*** Opening Excerpt ***

Fungi are the major decomposers of lignocellulosic material in the natural world, and our ability to harness the enzymes that fungi use for degrading plant biomass in their environment have revolutionized the food, fuel, textile and pharmaceutical industries. These enzymes are used to alter naturally occurring polymers from plant materials into everyday products like corn starch based sweeteners, renewable cellulosic biofuels, better performing clothing detergents, or pharmaceuticals. What makes many of these industries feasible is the high capacity of secretion that is inherent to many filamentous fungal organisms. While yeast strains are able to secrete up to 3 g/L of human serum albumin, filamentous hosts have been shown to secrete upwards of 100g/L of cellulase proteins into the supernatant. Thus, many of these industries are fundamentally interested in generating a high producing strain of their protein of interest, and generating a highly productive filamentous fungal host could provide a potential source for these secreted proteins.
Unfortunately, the efficient production of well folded and functional protein becomes the major cost limitation of many of these industries. While the essential components of the secretory pathway in fungi are well studied, much less is publicly known about how to engineer a filamentous fungal host for more efficient protein production. There are many reasons for this: (1) known hypersecreting strains have poor genetic amenability, (2) these strains have very few established tools for determining causal alleles and (3), the intellectual property culture that revolves around many of these industrial strains prevents the dissemination of much of this knowledge.

*** Closing Excerpt ***
*** Opening Information provided ***

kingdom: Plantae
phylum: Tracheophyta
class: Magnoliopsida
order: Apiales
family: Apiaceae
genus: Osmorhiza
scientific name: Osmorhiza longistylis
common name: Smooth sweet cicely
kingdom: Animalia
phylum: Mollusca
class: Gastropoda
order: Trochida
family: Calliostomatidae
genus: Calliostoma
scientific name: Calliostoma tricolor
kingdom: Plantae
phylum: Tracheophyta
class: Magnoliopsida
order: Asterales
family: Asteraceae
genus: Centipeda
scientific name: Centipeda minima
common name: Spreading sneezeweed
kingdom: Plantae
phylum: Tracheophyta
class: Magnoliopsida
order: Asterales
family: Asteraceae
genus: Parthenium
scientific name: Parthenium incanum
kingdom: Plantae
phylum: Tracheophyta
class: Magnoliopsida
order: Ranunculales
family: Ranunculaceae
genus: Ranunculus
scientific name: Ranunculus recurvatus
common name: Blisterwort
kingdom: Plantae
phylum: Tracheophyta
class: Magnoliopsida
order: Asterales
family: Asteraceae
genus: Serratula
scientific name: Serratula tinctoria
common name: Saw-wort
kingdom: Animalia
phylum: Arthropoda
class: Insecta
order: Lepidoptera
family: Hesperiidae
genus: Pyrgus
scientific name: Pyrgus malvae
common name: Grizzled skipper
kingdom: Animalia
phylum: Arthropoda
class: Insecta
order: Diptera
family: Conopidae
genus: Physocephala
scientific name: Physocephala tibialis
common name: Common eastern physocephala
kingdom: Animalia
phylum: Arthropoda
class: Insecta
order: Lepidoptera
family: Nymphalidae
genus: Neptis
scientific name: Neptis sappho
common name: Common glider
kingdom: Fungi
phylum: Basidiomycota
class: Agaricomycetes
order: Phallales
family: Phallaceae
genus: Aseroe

*** Closing Information provided ***

* [Assigned task A]:
Repeat the part of the passage on fungal protein secretion starting with "Unfortunately, the efficient" and going on through "of this knowledge.".
* [Assigned task B]:
Go on with the passage on fungal protein secretion from the point where it stops.

* [Answer area A]:
Unfortunately, the efficient production of well folded and functional protein becomes the major cost limitation of many of these industries. While the essential components of the secretory pathway in fungi are well studied, much less is publicly known about how to engineer a filamentous fungal host for more efficient protein production. There are many reasons for this: (1) known hypersecreting strains have poor genetic amenability, (2) these strains have very few established tools for determining causal alleles and (3), the intellectual property culture that revolves around many of these industrial strains prevents the dissemination of much of this knowledge.

* [Answer area B]:
In order to address our knowledge gap in filamentous fungal hyper-production, we perform five tasks in this work, (1) we establish Neurospora crassa as a filamentous host for protein production through an iterative mutagenesis process using a quantitative screen to select for the highest cellulase hypersecreters, (2) we use bulk segregant DNA pooling and next-gen sequencing to determine the causative locus, (3) we identify the functional knockout of a conserved flippase as one of the reasons for transcriptionally-independent hypersecretion phenotype, (4), we characterize the flippase mutant for mechanistic alterations to the secretion pathway that may be contributing to hypersecretion, and (5) we determine functional signal peptides for the initial step of secretion of a heterologously produced protein.
Finally, we propose further lines of inquiry using the established tools for studying cellulase secretion and regulation in a model filamentous fungal host. This may lead to the identification of additional conserved alleles for future engineering studies of protein expression. This work takes both a discovery-based and a directed approach to study fungal hypersecretion with the ultimate goal of understanding the biology of protein secretion in a filamentous fungus. This may uncover new strategies to rationally engineer fungal organisms for more efficient protein production that may significantly benefit society by the development carbon neutral fuels and more sustainable industrial processes.